Trois questions à Marc-André Selosse, spécialiste du sol

L’un des enjeux majeurs, pour l’agriculture de demain, sera d’utiliser au maximum la capacité des sols agricoles à stocker du carbone. Pour mieux comprendre de quoi il retourne, nous avons interrogé Marc-André Selosse, professeur au Muséum national d’histoire naturelle et spécialiste du sol.

Tout d’abord, comment les sols parviennent-ils à stocker du carbone ?

Le carbone arrive d’abord au sol sous forme de matière organique : ce sont des déchets d’organismes vivants, feuilles mortes, cadavres d’animaux, branches… Là-dedans, il y a du carbone qui va s’intégrer progressivement au sol. Dans le sol il y a aussi de l’oxygène. La matière organique va être recyclée, respirée, redonnant du dioxyde de carbone (CO2) qui repart dans l’air, mais très lentement. En conséquence, il va y avoir une longue durée pendant laquelle cette matière organique, et le CO2 qu’elle représente, ne sera pas dans l’air. Voilà la façon dont le sol peut stocker du carbone, et contribuer ainsi à limiter le réchauffement climatique.
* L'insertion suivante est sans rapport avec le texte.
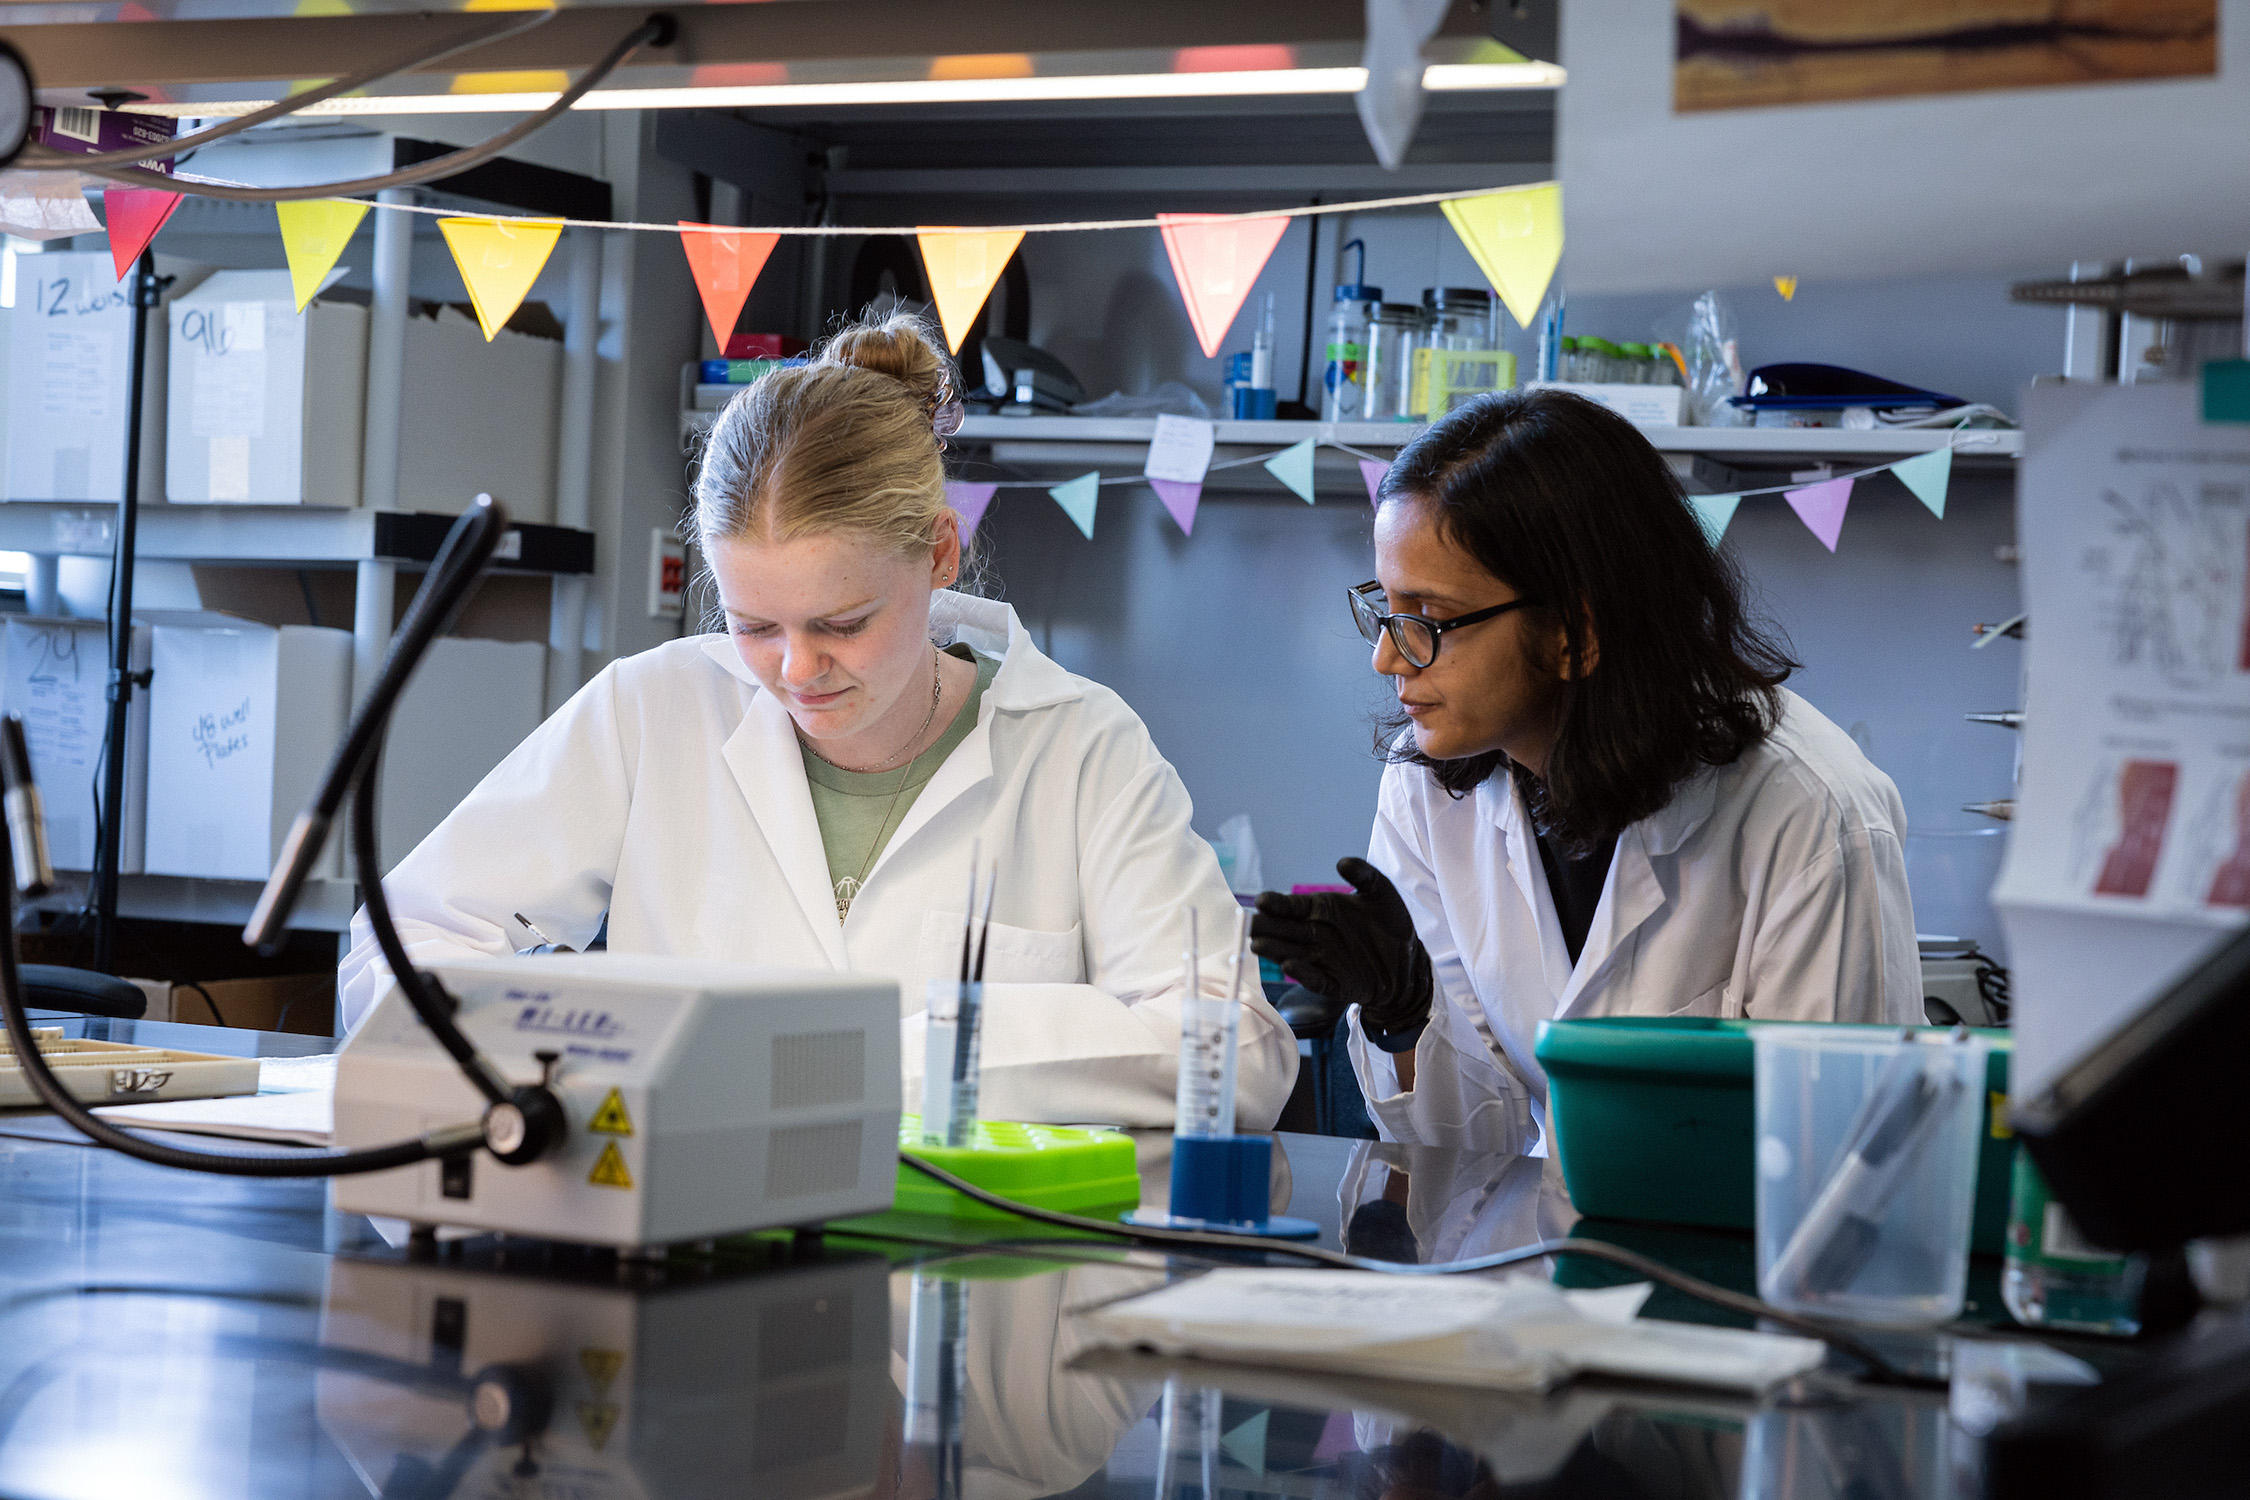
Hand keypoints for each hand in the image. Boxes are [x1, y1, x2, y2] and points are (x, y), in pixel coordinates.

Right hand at [1250, 856, 1432, 1036]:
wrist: (1409, 962)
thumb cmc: (1391, 924)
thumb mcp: (1381, 892)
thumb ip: (1363, 874)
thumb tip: (1342, 861)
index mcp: (1320, 910)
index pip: (1291, 906)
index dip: (1276, 904)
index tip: (1262, 901)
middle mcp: (1314, 935)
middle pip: (1282, 930)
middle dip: (1263, 927)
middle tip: (1246, 924)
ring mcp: (1321, 960)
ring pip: (1290, 954)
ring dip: (1274, 950)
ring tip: (1257, 945)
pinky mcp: (1333, 983)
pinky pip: (1314, 979)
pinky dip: (1302, 973)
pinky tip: (1290, 966)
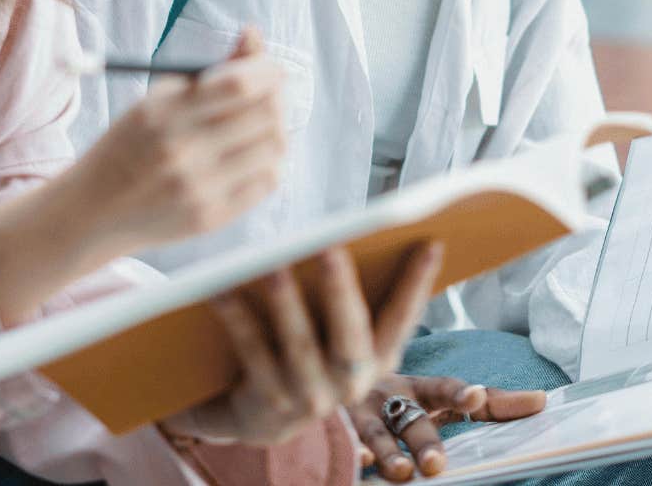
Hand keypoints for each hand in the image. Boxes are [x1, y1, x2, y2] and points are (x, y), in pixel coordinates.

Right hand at [73, 29, 286, 255]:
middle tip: (272, 94)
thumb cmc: (132, 144)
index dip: (267, 70)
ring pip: (273, 148)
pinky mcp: (210, 217)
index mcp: (163, 113)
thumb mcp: (156, 99)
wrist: (93, 209)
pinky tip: (253, 155)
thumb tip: (253, 34)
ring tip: (260, 125)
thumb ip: (211, 71)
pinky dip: (269, 162)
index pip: (238, 84)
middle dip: (276, 97)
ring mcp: (197, 188)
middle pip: (264, 115)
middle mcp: (180, 151)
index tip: (272, 67)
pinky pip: (266, 182)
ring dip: (275, 129)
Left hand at [161, 242, 444, 447]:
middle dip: (341, 291)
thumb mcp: (338, 335)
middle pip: (349, 338)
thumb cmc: (305, 353)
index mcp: (376, 363)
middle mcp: (349, 386)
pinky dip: (237, 318)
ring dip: (287, 305)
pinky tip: (221, 289)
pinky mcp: (266, 402)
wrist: (257, 418)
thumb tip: (369, 234)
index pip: (402, 321)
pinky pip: (251, 353)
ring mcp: (307, 398)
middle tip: (331, 248)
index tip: (430, 242)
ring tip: (273, 266)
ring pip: (297, 347)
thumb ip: (352, 297)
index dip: (418, 284)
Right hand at [349, 374, 545, 480]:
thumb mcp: (440, 398)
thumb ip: (491, 403)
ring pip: (373, 432)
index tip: (474, 397)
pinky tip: (356, 463)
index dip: (458, 393)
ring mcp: (357, 412)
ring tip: (402, 474)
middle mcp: (386, 395)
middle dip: (423, 440)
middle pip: (408, 417)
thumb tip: (541, 401)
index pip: (441, 388)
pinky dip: (349, 452)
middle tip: (437, 464)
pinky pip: (341, 441)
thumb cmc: (401, 399)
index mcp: (417, 386)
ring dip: (386, 452)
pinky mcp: (334, 428)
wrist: (333, 381)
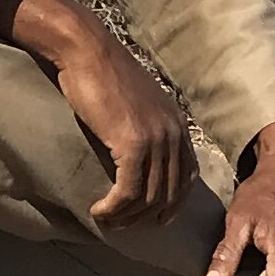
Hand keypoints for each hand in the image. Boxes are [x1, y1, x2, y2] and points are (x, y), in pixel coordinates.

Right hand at [0, 0, 193, 227]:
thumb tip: (134, 153)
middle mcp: (174, 133)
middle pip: (169, 193)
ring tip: (106, 220)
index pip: (188, 176)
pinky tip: (98, 211)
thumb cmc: (102, 72)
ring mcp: (156, 139)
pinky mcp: (132, 144)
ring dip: (125, 217)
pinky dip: (113, 208)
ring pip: (148, 198)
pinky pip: (128, 192)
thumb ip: (144, 126)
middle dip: (146, 216)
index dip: (171, 203)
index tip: (152, 217)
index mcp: (177, 124)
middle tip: (122, 225)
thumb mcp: (134, 102)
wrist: (87, 50)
En quoi la pratique agricole influence-t-elle le cycle du carbone ?

Le sol stocke du carbone à certaines conditions. La première, c’est que la respiration ne se fasse pas trop vite – de ce point de vue, le labour est problématique parce qu’il encourage la respiration des bactéries en aérant le sol (voir encadré ci-contre). Le stockage est aussi influencé par la quantité de matière organique retournant au sol. Là-dessus, l’agriculture a un double travers : premièrement, elle récolte, et c’est autant de matière prélevée qui ne retournera pas dans le sol ; deuxièmement, elle utilise des engrais minéraux, qui ont un fort impact en termes d’effet de serre.

Sur quoi les agriculteurs peuvent-ils agir pour limiter leurs émissions de gaz à effet de serre ?

En grandes cultures, l’apport d’engrais fait partie des pratiques à faire évoluer. Il faut repenser l’utilisation des engrais minéraux en faveur des engrais organiques. Cela implique de trouver des modes d’agriculture alternatifs. Couvrir le sol de cultures ou de paillages en hiver, utiliser du fumier : voici quelques pistes de ce qu’on appelle l’agroécologie. Il faut enfin considérer nos sols comme des atouts stratégiques, qui garantissent notre autonomie alimentaire et donc géopolitique. Il est impératif de les pérenniser et de rendre nos pratiques agricoles durables.

Stockage du carbone : un débat scientifique sur l’impact du labour des terres arables

Un rapport d'INRAE de 2020, Stocker du carbone dans les sols français, réalise une synthèse de la littérature scientifique concernant l'impact de la pratique du non-labour sur les terres arables (semis direct en grandes cultures) sur le stockage du carbone par le sol. D'après ce rapport, les différentes études convergent sur le fait que la transition vers un système cultural sans labour peut entraîner une augmentation du stock de carbone dans l’horizon 0-30 cm du sol, avec un effet plus important en climat sec. En revanche, précise le rapport, lorsque l’ensemble du profil du sol est considéré (0-150 cm), on n’observe pas d’accroissement du stock de carbone en supprimant le labour.